Structured diff data:
══════════

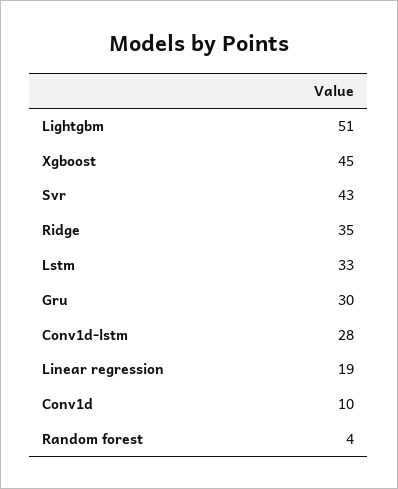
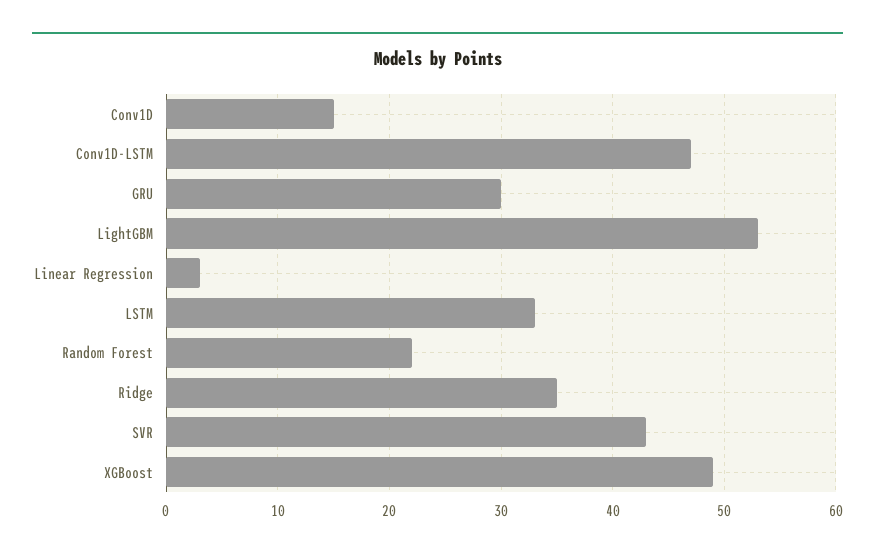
Lightgbm: 51 -> 53
Xgboost: 45 -> 49
Conv1d-lstm: 28 -> 47
Linear regression: 19 -> 3
Conv1d: 10 -> 15
Random forest: 4 -> 22

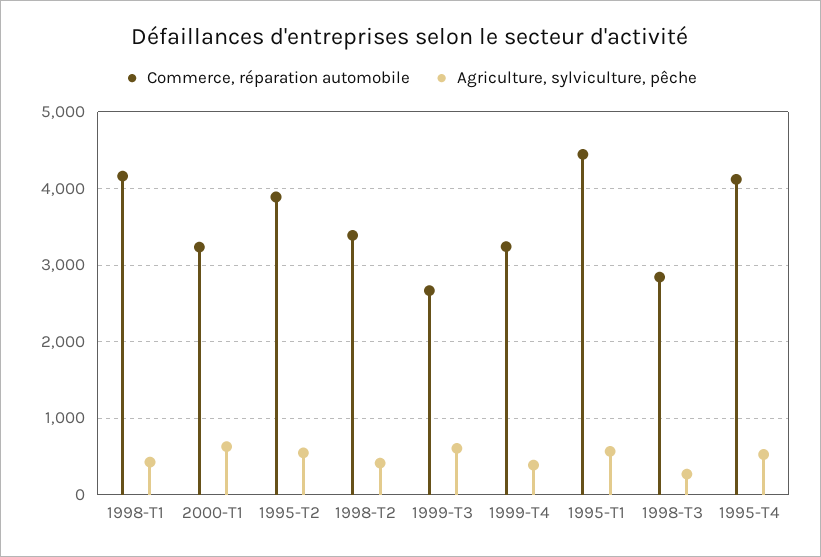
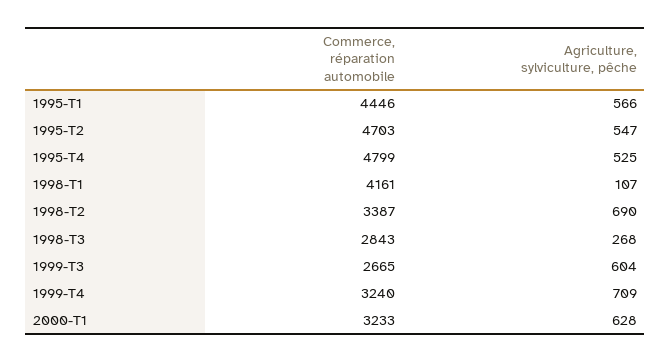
Agriculture, sylviculture, pêche, 1998-T1: 400 -> 107
Commerce, réparation automobile, 1995-T2: 3900 -> 4703
Agriculture, sylviculture, pêche, 1998-T2: 400 -> 690
Agriculture, sylviculture, pêche, 1999-T4: 400 -> 709
Commerce, réparation automobile, 1995-T4: 4100 -> 4799

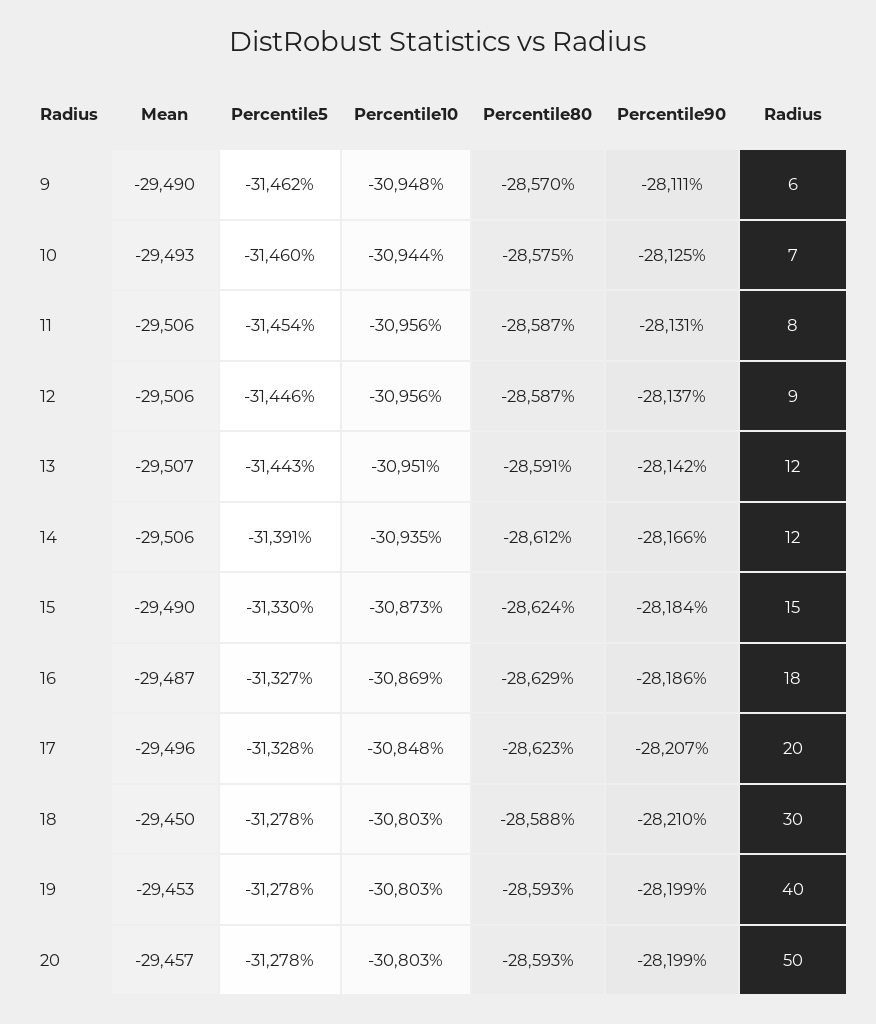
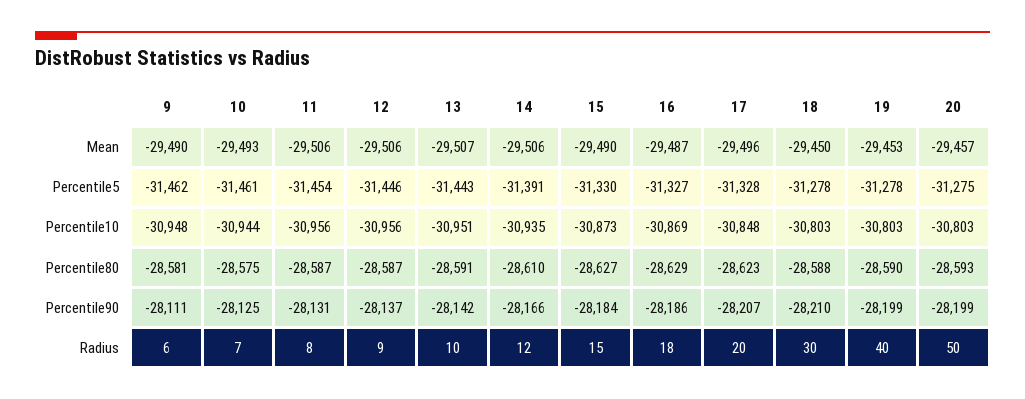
Percentile80, 9: -28570 -> -28581
Percentile5, 10: -31460 -> -31461
Radius, 13: 12 -> 10
Percentile80, 14: -28612 -> -28610
Percentile80, 15: -28624 -> -28627
Percentile80, 19: -28593 -> -28590
Percentile5, 20: -31278 -> -31275

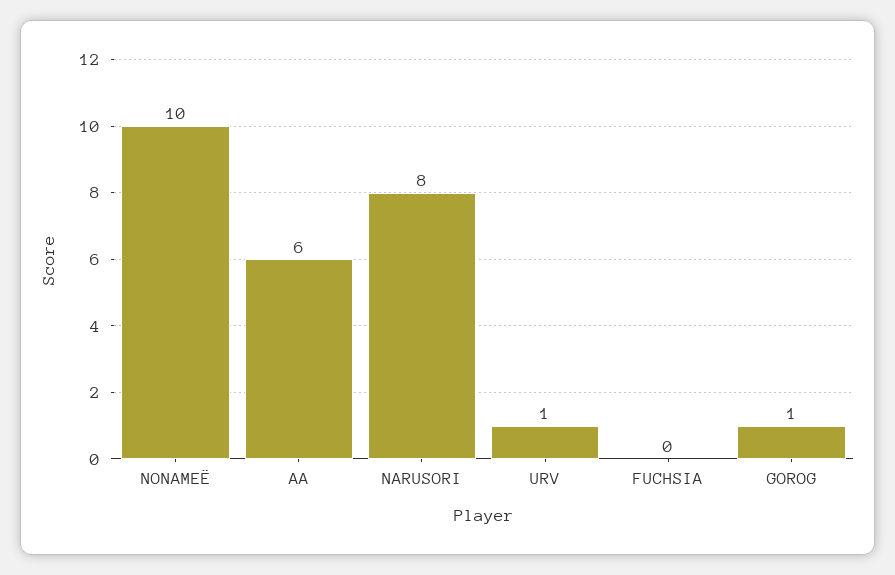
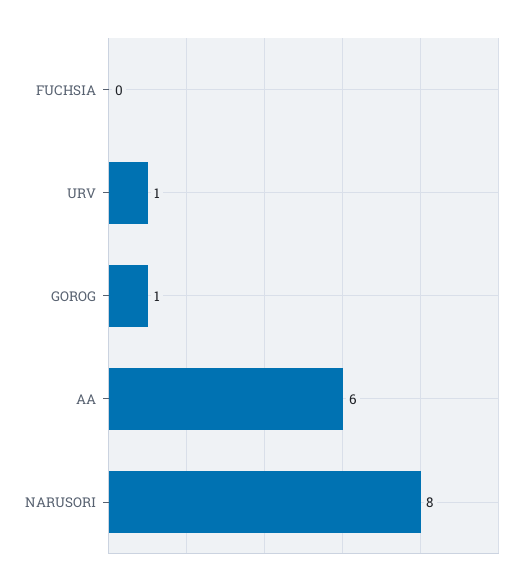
NONAMEЁ: 10 -> none

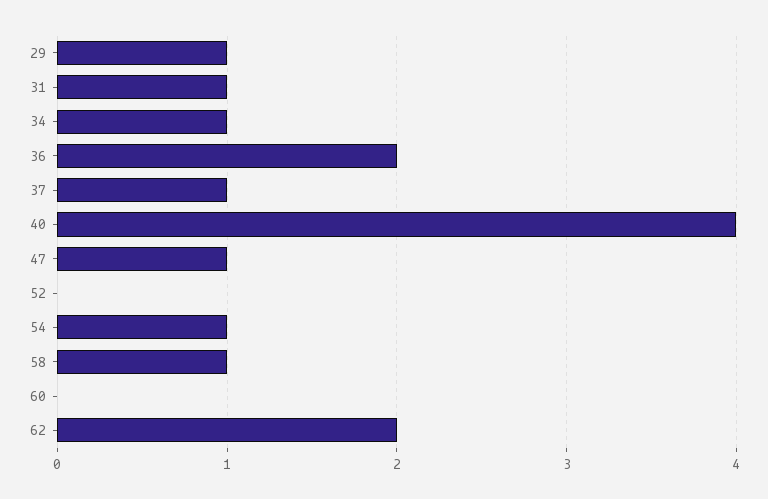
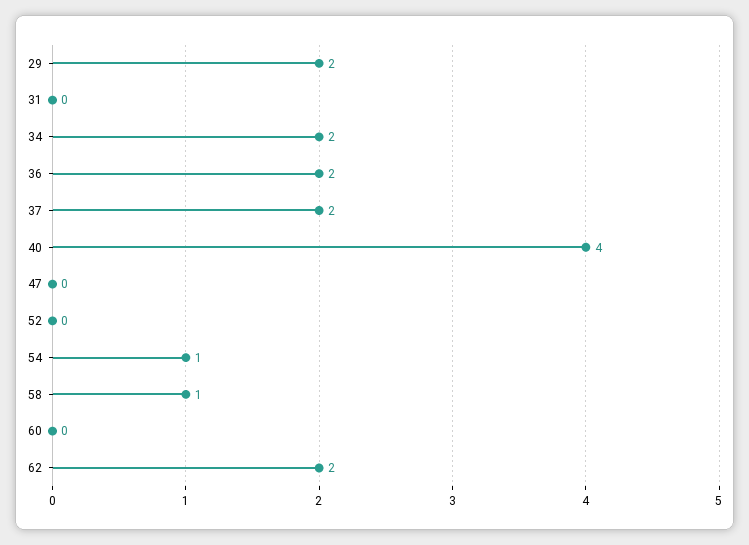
29: 1 -> 2
31: 1 -> 0
34: 1 -> 2
37: 1 -> 2
47: 1 -> 0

══════════

Problem statement: Line by line, write out the records above exactly, skipping the pictures.

Problem solution:
Lightgbm: 51 -> 53
Xgboost: 45 -> 49
Conv1d-lstm: 28 -> 47
Linear regression: 19 -> 3
Conv1d: 10 -> 15
Random forest: 4 -> 22

Agriculture, sylviculture, pêche, 1998-T1: 400 -> 107
Commerce, réparation automobile, 1995-T2: 3900 -> 4703
Agriculture, sylviculture, pêche, 1998-T2: 400 -> 690
Agriculture, sylviculture, pêche, 1999-T4: 400 -> 709
Commerce, réparation automobile, 1995-T4: 4100 -> 4799

Percentile80, 9: -28570 -> -28581
Percentile5, 10: -31460 -> -31461
Radius, 13: 12 -> 10
Percentile80, 14: -28612 -> -28610
Percentile80, 15: -28624 -> -28627
Percentile80, 19: -28593 -> -28590
Percentile5, 20: -31278 -> -31275

NONAMEЁ: 10 -> none

29: 1 -> 2
31: 1 -> 0
34: 1 -> 2
37: 1 -> 2
47: 1 -> 0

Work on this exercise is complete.